OBJETIVO INDICADO 1:
Extrae sin cambios las líneas de las entradas, desde la primera entrada hasta la línea que contiene "pink square: moved 2", ambas incluidas.

Y, aunque es verdad que Madrid está lleno de detalles hermosos que sólo descubrimos cuando no tenemos prisa, ha habido un tema que ha fijado mi atención, y es la cantidad de árboles que se encuentran en sus calles
Un día tras otro, he prestado atención a los árboles, y me ha venido a la mente la frase de Rorty. ¿Hemos construido nosotros la verdad de los árboles que veo?,o ¿ los árboles tienen una esencia cuya verdad, ajena al lenguaje, se me impone?
Si aceptamos la primera afirmación, la idea de árbol es una construcción social que, después de siglos de maduración se ha convertido en autoevidente. Ahora bien, haciendo un experimento mental (de esos que son tan del agrado de los físicos cuánticos), imagino estar con distintas personas de otras culturas, encogiéndome de hombros con un ademán interrogativo mientras señalo a un árbol. El francés del experimento me diría “arbre”, el inglés “tree”, el alemán “Baum”, el árabe “shajara”, el punjabí “Rukha”, el coreano “namu” y el japonés “Ki”.
¿Cómo es posible que en todas las culturas haya una palabra unívoca para señalar la idea de árbol?
Si nos retrotraemos a la filosofía aristotélica, la verdad no estaría en las proposiciones, sino en el árbol mismo que se nos muestra. El árbol es un ente real con materia y forma, y es la forma del árbol (su idea) la que aprehendemos. Todas las personas de las distintas culturas aprehenderían entonces la misma forma del árbol, aunque la nombren con palabras distintas. La idea del árbol, su forma, es consustancial con la materia del árbol y está en el árbol mismo, no es algo que ponemos nosotros (y por tanto, construimos). Lo que sí construimos, sin embargo, es el lenguaje con el que señalamos el árbol, como lo prueba la diversidad de palabras que señalaban a la misma idea de árbol en nuestro experimento mental.
Sin embargo, al seguir paseando y conociendo más a los árboles, caí en la cuenta de que hay muchas especies de árbol por las calles de Madrid, desde las robinias o pseudo acacias, pasando por los castaños de indias, los plátanos hispánicos o las catalpas, los cipreses, e incluso, robles. Cada día he disfrutado identificando nuevas especies de árbol, incluso he podido ver ejemplares del que se considera la especie de árbol viviente más antigua, el Ginko Biloba.
Pero entonces, desde que he aprendido a distinguirlo, si miro un roble, se me impone la idea de roble, no la de árbol……mi propio conocimiento, que he adquirido en estos días ha modificado la idea que aprehendo. ¿No es eso, entonces, una construcción?

OBJETIVO INDICADO 2:
Copia literalmente la parte del texto sobre los árboles de Madrid que va de "Si aceptamos la" a "idea de árbol?", ambos extremos incluidos.

MATERIALES PROPORCIONADOS:

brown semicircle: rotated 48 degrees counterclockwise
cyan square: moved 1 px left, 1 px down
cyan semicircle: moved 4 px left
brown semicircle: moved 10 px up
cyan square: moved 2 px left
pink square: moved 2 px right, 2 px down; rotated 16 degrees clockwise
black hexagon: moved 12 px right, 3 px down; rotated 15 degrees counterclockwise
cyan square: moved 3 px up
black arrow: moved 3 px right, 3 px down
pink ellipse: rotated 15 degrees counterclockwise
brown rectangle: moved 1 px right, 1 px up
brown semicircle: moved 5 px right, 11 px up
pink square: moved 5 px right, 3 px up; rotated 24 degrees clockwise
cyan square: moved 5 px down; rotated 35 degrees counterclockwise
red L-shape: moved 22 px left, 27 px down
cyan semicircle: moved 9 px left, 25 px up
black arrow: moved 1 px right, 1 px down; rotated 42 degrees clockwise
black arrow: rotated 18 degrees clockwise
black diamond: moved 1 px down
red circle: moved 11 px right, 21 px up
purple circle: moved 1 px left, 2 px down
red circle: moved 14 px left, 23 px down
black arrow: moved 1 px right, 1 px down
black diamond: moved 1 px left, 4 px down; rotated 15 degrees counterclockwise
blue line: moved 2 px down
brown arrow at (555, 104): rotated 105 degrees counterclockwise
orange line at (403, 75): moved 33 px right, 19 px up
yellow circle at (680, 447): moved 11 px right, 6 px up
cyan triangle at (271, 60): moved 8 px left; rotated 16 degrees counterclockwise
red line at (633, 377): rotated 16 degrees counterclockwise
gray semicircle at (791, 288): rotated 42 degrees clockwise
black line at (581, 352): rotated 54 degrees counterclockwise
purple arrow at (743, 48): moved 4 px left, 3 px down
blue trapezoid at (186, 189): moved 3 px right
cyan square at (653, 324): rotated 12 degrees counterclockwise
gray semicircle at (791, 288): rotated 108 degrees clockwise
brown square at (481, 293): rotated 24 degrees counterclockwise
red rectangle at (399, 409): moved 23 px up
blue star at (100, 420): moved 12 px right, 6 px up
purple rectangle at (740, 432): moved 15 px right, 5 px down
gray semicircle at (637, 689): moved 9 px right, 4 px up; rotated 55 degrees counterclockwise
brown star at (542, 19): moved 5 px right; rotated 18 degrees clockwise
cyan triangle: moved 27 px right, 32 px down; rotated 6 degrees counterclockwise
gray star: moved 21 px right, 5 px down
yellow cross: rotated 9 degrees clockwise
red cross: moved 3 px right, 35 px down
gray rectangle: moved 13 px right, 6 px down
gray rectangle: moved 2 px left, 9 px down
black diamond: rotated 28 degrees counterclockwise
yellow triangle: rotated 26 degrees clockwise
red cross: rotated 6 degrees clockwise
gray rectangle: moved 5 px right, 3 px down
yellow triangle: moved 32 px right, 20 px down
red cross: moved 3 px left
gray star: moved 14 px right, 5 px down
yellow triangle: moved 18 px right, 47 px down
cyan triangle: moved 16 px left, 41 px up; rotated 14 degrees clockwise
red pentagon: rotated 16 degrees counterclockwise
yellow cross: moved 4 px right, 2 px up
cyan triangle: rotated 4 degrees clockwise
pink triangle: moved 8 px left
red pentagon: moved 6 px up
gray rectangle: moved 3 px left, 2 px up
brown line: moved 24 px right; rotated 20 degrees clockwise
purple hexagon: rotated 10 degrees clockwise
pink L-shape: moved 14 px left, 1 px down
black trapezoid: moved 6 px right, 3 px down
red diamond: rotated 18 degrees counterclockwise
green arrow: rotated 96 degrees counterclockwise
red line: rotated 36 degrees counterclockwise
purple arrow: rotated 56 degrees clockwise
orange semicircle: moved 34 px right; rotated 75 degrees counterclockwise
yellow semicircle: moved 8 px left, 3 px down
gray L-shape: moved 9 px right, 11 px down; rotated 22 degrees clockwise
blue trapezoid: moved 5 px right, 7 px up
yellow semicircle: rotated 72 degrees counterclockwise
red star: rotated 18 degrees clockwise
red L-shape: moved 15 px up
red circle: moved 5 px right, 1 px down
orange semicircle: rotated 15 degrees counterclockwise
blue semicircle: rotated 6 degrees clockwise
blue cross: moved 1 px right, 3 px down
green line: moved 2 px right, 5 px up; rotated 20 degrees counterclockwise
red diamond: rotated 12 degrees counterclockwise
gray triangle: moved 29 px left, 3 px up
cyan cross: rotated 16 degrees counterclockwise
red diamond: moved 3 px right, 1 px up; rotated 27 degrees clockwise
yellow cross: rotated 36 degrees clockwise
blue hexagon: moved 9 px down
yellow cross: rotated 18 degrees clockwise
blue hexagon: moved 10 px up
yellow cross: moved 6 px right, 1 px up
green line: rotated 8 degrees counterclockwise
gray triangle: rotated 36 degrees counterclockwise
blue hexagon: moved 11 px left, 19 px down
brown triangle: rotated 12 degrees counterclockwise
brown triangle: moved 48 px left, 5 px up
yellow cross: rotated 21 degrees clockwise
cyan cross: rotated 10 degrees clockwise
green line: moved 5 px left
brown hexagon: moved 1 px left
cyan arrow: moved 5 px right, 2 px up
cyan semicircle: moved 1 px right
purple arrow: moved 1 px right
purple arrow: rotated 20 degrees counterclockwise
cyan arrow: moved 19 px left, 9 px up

RESPUESTA ESPERADA 1:
brown semicircle: rotated 48 degrees counterclockwise
cyan square: moved 1 px left, 1 px down
cyan semicircle: moved 4 px left
brown semicircle: moved 10 px up
cyan square: moved 2 px left
pink square: moved 2 px right, 2 px down; rotated 16 degrees clockwise

RESPUESTA ESPERADA 2:
Si aceptamos la primera afirmación, la idea de árbol es una construcción social que, después de siglos de maduración se ha convertido en autoevidente. Ahora bien, haciendo un experimento mental (de esos que son tan del agrado de los físicos cuánticos), imagino estar con distintas personas de otras culturas, encogiéndome de hombros con un ademán interrogativo mientras señalo a un árbol. El francés del experimento me diría “arbre”, el inglés “tree”, el alemán “Baum”, el árabe “shajara”, el punjabí “Rukha”, el coreano “namu” y el japonés “Ki”.
¿Cómo es posible que en todas las culturas haya una palabra unívoca para señalar la idea de árbol?